> [TASK TO CARRY OUT]: Go line by line through the data and copy those with the word "inputs".

> [SOURCE DATA]:
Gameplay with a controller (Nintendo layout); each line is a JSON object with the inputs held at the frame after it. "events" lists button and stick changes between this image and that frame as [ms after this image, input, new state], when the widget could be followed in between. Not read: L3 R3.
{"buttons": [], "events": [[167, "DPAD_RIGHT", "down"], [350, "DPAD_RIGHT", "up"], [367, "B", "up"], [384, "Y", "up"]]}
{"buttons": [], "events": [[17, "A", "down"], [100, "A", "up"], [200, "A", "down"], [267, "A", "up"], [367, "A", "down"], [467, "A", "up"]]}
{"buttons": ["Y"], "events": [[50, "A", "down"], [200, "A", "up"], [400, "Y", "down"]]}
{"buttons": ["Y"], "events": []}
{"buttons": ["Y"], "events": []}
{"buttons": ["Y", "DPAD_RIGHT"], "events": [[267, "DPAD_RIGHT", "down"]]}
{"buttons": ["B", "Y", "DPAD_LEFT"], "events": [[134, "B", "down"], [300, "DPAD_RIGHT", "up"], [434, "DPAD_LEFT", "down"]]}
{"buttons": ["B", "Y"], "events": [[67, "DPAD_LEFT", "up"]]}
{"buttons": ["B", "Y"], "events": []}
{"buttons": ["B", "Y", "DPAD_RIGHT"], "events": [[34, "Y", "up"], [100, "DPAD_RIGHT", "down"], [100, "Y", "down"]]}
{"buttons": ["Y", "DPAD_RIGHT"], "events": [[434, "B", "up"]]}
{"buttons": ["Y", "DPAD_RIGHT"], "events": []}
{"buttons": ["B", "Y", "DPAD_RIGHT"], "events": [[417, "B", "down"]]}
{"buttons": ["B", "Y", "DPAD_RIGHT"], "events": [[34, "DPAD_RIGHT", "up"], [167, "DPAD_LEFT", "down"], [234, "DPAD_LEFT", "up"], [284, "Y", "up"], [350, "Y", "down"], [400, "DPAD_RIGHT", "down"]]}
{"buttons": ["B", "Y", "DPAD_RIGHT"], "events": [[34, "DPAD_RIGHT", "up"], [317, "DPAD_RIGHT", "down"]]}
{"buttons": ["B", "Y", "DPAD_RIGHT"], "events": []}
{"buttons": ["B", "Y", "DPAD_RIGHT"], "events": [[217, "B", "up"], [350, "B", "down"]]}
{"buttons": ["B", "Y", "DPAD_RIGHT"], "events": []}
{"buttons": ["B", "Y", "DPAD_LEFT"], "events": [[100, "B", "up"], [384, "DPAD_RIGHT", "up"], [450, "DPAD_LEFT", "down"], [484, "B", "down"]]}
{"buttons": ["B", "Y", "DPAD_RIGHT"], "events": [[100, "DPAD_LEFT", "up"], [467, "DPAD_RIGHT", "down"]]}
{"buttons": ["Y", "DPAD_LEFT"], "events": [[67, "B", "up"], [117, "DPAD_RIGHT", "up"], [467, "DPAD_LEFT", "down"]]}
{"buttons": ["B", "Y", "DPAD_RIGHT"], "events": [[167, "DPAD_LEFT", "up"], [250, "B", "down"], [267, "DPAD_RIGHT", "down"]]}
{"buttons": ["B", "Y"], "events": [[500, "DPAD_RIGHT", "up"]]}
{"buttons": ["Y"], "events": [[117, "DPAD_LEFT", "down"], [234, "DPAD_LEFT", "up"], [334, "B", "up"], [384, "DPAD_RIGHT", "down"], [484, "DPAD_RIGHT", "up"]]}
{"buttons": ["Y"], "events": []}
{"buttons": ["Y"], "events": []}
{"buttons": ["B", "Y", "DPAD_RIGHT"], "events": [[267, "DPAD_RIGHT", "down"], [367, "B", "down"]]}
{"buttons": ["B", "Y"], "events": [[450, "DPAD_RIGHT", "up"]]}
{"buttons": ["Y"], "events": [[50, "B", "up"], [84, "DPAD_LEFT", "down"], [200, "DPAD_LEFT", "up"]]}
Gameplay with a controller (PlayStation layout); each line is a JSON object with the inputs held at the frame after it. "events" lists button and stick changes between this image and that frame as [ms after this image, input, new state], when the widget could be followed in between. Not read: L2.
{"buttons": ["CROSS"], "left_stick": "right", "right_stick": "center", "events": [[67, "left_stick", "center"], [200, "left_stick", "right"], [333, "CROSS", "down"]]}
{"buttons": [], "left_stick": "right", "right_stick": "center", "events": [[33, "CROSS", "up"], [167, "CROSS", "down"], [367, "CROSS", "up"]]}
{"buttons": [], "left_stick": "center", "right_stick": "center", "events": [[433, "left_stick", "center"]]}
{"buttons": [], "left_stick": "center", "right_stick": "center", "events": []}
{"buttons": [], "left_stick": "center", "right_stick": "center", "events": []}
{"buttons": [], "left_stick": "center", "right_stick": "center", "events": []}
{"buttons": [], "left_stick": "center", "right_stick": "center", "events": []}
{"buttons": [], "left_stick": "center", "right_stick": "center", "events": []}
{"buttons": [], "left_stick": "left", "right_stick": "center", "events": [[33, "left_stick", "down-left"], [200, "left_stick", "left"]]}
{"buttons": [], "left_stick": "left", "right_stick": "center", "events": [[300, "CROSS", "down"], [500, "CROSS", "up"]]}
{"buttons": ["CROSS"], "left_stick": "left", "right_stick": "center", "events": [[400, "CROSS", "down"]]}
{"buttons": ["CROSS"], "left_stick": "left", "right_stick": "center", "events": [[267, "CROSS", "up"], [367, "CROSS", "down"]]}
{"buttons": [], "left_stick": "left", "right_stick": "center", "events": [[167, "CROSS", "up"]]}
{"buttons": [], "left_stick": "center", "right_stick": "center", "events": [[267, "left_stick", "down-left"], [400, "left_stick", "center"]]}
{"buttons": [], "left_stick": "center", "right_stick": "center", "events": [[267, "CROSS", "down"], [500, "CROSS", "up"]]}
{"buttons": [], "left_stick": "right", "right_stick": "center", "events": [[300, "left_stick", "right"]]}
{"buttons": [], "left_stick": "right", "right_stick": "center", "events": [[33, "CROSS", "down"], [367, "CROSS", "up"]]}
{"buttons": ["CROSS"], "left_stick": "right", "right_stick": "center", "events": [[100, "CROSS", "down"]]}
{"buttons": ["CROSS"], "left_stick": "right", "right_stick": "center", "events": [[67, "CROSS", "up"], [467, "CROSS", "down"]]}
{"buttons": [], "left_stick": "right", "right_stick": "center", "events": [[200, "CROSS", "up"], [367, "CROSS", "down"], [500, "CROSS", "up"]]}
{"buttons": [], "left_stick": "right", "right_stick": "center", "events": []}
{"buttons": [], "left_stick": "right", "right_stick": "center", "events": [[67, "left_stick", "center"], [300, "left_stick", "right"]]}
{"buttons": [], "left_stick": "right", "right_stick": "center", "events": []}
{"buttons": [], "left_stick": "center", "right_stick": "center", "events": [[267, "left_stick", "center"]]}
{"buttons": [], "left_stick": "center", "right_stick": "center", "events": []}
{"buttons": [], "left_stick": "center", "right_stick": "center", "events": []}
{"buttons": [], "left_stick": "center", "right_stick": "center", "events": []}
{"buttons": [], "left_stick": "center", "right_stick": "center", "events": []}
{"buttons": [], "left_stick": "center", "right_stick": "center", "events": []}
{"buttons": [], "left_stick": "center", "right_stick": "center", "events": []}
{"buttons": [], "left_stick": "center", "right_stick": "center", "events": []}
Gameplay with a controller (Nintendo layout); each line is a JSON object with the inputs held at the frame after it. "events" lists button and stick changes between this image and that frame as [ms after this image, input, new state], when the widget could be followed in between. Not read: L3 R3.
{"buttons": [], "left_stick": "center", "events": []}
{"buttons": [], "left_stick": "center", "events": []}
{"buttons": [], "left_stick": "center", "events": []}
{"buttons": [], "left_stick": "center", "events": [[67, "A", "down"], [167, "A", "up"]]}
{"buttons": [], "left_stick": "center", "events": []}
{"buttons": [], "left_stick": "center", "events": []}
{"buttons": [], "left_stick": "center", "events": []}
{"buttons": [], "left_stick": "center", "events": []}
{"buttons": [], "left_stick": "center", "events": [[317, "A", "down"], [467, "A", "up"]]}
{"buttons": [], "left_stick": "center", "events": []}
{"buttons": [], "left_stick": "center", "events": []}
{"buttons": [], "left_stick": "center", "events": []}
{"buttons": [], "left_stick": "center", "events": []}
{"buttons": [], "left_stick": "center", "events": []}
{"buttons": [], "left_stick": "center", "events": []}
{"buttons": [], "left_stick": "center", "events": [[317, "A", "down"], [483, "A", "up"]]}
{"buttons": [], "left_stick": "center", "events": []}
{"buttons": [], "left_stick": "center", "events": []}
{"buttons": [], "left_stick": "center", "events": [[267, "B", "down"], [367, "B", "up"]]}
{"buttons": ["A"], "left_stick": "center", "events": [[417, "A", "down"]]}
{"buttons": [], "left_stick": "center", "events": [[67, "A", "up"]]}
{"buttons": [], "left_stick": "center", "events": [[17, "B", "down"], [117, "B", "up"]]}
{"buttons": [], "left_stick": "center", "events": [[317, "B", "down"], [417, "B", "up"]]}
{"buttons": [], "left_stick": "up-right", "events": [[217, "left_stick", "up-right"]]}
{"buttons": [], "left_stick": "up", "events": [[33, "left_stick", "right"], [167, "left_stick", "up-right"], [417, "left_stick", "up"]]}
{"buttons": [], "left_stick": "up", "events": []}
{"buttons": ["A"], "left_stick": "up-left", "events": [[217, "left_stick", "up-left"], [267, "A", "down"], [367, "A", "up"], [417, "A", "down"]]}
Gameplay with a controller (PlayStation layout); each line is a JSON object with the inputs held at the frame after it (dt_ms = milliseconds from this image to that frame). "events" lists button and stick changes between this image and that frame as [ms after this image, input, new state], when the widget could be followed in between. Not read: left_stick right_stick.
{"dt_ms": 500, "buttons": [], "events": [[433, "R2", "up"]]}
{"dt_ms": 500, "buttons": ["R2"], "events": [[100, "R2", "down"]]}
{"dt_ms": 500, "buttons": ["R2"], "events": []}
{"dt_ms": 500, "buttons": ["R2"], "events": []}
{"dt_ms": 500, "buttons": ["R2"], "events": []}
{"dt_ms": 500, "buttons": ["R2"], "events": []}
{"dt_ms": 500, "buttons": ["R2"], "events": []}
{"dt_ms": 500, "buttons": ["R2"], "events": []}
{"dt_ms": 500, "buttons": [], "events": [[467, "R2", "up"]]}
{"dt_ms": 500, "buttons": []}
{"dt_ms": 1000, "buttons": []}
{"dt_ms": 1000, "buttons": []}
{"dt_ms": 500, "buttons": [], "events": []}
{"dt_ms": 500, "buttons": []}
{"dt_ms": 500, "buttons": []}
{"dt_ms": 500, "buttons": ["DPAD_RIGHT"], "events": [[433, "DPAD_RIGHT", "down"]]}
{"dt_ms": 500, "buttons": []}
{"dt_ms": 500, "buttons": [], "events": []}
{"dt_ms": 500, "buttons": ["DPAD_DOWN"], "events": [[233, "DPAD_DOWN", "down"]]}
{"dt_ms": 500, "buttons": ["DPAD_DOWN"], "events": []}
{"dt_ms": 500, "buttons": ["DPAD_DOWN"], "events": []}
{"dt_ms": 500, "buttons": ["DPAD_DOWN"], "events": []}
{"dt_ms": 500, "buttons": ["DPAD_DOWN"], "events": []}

> [YOUR RESPONSE]:
Gameplay with a controller (Nintendo layout); each line is a JSON object with the inputs held at the frame after it. "events" lists button and stick changes between this image and that frame as [ms after this image, input, new state], when the widget could be followed in between. Not read: L3 R3.
Gameplay with a controller (PlayStation layout); each line is a JSON object with the inputs held at the frame after it. "events" lists button and stick changes between this image and that frame as [ms after this image, input, new state], when the widget could be followed in between. Not read: L2.
Gameplay with a controller (Nintendo layout); each line is a JSON object with the inputs held at the frame after it. "events" lists button and stick changes between this image and that frame as [ms after this image, input, new state], when the widget could be followed in between. Not read: L3 R3.
Gameplay with a controller (PlayStation layout); each line is a JSON object with the inputs held at the frame after it (dt_ms = milliseconds from this image to that frame). "events" lists button and stick changes between this image and that frame as [ms after this image, input, new state], when the widget could be followed in between. Not read: left_stick right_stick.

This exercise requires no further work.